There was someone in the current thread about brassnecks whose sister asked for a Frozen CD for her daughters for a birthday or something...because sister had stood on and broken the original. I didn't think that was brassnecked at all. If I had something I used a lot and loved and broke it, a replacement is a great gift....

sunnyteacup · 11/10/2015 10:11

My parents are very odd. I don't think it even had anything to do with that she couldn't use it due to her problem. More that they thought it was a shit gift.

I don't think that is brassnecked either!

OP posts:
CluckingBelle · 11/10/2015 10:20

I think you should happily accept it, buy yourself a nice bottle of wine, and drink it safe in the knowledge that the next raffle/tombola donation is covered.

BringMeTea · 11/10/2015 10:21

YANBU. Not at all. I have a Dsis like this. I have also had the conversation more than once that a bottle of wine or book token would be lovely and something I actually might use/like. Like you I always put thought and some expense into her gifts. To no avail. She is the same with my other sis. We have given up. I actually think it is quite passive aggressive. She is still annoyed that I have decided not to buy for her children now they are adults. She is very tight. I agree that you should just get her some random crap too. I have done this for the first time this year. Grin

BlueJug · 11/10/2015 10:36

As adults why don't you agree to stop gift giving and maybe spend the money on a lunch somewhere together? or share a bottle of wine and a chat?

Gift giving when neither of you gets anything out of it is stupid.

Many people who smugly think that they put "thought" into presents for others are usually doing something that they themselves find easy. They also have no idea what the recipient really thinks about the gift.

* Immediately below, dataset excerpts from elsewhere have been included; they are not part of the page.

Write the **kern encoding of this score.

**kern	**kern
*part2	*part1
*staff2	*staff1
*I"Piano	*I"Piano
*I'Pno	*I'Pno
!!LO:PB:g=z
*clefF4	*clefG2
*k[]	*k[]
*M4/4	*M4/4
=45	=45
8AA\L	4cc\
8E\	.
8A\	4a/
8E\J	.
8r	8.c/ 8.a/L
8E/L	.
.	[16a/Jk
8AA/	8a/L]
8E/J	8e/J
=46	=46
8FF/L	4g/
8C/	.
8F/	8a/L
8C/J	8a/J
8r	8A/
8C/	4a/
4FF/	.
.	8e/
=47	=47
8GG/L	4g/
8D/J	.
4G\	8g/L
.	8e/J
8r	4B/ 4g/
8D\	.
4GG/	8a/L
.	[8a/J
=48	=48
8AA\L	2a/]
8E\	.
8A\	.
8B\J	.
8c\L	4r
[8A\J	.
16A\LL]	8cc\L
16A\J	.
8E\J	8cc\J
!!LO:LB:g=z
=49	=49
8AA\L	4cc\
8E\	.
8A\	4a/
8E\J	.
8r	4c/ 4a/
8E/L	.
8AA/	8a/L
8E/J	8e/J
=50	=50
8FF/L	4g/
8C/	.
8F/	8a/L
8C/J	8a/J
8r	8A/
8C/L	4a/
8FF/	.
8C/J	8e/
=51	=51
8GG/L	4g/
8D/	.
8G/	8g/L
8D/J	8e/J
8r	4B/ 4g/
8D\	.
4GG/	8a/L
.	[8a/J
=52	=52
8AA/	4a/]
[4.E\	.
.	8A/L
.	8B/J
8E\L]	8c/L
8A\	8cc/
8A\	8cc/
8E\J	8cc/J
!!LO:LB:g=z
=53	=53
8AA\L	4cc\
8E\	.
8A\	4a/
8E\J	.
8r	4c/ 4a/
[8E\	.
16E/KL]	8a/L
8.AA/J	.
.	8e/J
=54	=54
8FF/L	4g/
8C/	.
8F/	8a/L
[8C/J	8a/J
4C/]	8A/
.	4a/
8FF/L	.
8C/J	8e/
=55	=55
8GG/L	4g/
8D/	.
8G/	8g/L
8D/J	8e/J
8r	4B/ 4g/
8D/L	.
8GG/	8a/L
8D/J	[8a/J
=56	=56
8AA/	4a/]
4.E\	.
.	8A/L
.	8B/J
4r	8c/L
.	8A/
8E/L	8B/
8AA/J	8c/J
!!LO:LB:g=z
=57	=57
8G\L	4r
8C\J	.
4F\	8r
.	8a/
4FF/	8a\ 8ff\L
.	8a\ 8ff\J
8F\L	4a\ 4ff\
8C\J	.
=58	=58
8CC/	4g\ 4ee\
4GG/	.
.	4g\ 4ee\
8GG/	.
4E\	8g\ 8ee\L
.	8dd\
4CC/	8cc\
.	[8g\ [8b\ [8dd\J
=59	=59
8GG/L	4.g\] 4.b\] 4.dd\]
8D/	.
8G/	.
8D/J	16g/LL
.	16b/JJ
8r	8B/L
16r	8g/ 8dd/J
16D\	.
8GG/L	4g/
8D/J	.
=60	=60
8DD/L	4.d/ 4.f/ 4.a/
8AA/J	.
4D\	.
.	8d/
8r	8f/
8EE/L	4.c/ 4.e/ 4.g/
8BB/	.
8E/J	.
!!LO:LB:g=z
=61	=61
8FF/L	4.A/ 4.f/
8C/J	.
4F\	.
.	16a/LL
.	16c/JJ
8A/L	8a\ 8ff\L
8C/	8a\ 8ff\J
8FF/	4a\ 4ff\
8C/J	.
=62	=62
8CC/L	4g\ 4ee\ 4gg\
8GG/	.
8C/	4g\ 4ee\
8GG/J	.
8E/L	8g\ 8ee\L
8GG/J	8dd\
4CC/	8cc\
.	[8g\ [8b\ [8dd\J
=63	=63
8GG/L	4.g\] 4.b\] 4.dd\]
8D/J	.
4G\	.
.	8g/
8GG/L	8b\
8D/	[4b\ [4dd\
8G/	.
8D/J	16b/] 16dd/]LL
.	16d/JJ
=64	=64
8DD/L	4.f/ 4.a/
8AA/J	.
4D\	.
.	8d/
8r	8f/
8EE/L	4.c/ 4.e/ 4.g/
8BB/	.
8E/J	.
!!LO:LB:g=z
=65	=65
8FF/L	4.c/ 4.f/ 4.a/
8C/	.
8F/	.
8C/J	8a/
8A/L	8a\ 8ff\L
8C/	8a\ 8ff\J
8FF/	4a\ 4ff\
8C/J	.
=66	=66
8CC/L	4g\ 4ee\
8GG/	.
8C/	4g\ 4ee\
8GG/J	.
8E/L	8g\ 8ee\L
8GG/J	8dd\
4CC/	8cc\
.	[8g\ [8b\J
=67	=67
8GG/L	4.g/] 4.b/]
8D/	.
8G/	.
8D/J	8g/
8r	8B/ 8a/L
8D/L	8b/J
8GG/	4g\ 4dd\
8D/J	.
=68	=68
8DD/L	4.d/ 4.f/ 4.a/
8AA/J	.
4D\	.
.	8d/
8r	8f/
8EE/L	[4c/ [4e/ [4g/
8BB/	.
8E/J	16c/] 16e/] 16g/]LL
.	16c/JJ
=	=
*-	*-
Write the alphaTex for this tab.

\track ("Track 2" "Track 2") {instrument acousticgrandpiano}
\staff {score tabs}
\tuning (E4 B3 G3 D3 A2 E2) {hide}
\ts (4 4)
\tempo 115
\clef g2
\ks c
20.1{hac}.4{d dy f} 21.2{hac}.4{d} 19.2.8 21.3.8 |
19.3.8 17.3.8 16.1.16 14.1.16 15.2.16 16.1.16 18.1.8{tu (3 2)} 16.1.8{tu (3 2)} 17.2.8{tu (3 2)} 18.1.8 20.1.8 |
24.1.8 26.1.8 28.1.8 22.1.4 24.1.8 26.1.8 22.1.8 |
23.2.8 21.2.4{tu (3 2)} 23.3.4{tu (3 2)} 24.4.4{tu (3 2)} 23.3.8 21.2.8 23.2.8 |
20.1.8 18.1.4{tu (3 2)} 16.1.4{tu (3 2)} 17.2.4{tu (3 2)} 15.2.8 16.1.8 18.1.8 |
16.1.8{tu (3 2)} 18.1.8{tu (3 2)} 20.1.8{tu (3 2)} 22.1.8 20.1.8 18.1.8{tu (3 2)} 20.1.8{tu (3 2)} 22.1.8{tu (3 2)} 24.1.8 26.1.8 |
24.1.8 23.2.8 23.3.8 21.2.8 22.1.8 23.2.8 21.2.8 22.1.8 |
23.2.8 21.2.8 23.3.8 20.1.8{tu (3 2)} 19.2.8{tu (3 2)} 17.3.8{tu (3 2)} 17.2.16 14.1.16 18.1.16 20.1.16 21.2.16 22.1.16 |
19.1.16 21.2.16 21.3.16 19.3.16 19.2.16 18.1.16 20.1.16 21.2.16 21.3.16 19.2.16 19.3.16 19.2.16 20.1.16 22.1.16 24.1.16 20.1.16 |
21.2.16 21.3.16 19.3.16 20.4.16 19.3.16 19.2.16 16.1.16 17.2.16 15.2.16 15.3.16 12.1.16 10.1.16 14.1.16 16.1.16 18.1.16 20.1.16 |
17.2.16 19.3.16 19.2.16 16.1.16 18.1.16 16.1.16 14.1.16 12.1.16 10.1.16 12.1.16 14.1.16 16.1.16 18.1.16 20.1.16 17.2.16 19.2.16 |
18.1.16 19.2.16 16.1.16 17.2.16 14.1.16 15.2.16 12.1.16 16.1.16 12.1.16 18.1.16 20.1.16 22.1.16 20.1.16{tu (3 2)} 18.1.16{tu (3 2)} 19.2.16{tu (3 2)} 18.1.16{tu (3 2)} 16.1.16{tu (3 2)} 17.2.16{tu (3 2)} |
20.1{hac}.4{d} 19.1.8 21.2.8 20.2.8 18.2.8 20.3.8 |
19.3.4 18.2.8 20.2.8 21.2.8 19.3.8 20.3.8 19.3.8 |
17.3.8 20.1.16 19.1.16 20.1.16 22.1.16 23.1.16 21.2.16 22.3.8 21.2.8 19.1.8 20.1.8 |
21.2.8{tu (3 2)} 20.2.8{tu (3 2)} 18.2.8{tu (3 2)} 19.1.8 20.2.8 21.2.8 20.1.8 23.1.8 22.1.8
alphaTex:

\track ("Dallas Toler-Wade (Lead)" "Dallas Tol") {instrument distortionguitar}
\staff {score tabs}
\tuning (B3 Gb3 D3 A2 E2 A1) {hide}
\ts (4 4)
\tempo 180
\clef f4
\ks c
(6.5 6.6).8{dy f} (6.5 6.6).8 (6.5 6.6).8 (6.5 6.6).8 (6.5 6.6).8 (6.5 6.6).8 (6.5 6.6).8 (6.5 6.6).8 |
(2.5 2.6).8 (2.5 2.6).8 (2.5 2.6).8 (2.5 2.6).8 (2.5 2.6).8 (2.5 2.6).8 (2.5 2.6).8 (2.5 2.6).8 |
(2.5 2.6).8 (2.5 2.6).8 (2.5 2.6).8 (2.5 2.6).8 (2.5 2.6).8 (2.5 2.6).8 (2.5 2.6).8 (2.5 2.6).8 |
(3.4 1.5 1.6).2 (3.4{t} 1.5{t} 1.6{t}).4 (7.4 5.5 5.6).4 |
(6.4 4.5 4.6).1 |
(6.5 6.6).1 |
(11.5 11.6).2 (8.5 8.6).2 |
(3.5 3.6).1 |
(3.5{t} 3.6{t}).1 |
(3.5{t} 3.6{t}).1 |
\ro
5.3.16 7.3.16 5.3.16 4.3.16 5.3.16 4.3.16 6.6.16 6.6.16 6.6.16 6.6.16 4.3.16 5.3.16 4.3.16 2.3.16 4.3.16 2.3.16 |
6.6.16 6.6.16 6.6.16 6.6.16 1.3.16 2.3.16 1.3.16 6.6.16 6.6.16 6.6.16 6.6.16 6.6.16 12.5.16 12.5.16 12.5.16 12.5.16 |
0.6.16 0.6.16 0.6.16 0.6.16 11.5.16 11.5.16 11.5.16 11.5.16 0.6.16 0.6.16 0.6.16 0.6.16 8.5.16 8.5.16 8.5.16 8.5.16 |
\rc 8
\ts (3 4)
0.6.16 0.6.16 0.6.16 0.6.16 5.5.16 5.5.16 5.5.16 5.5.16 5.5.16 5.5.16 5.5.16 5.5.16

The point about ritual gift-giving is that it's a sort of stupid guessing game which is both a waste of time and money.

If I had a spare £50 I would, today, spend it on a massage as that is something I would love but can't afford. Friend X knows I love vintage china and tracks down a gorgeous bowl. Truly thoughtful. She know she has been thoughtful. I in return know she loves silk scarves and find one that matches her coat. I know I am being thoughtful. We worry in case the other doesn't like it. We agonize over we have spent too much or not enough.

She gets a scarf she likes - but she has three blue scarves - and would rather have been able to spend it on dinner with her DP. She maybe thinks I could have been a bit more original than yet another scarf.

I get a bowl I like - but really would have preferred the massage - or even to have paid off the last £50 on my overdraft.... and think maybe she should have remembered that I am moving soon and another bowl is just something else to pack. Why, why, why?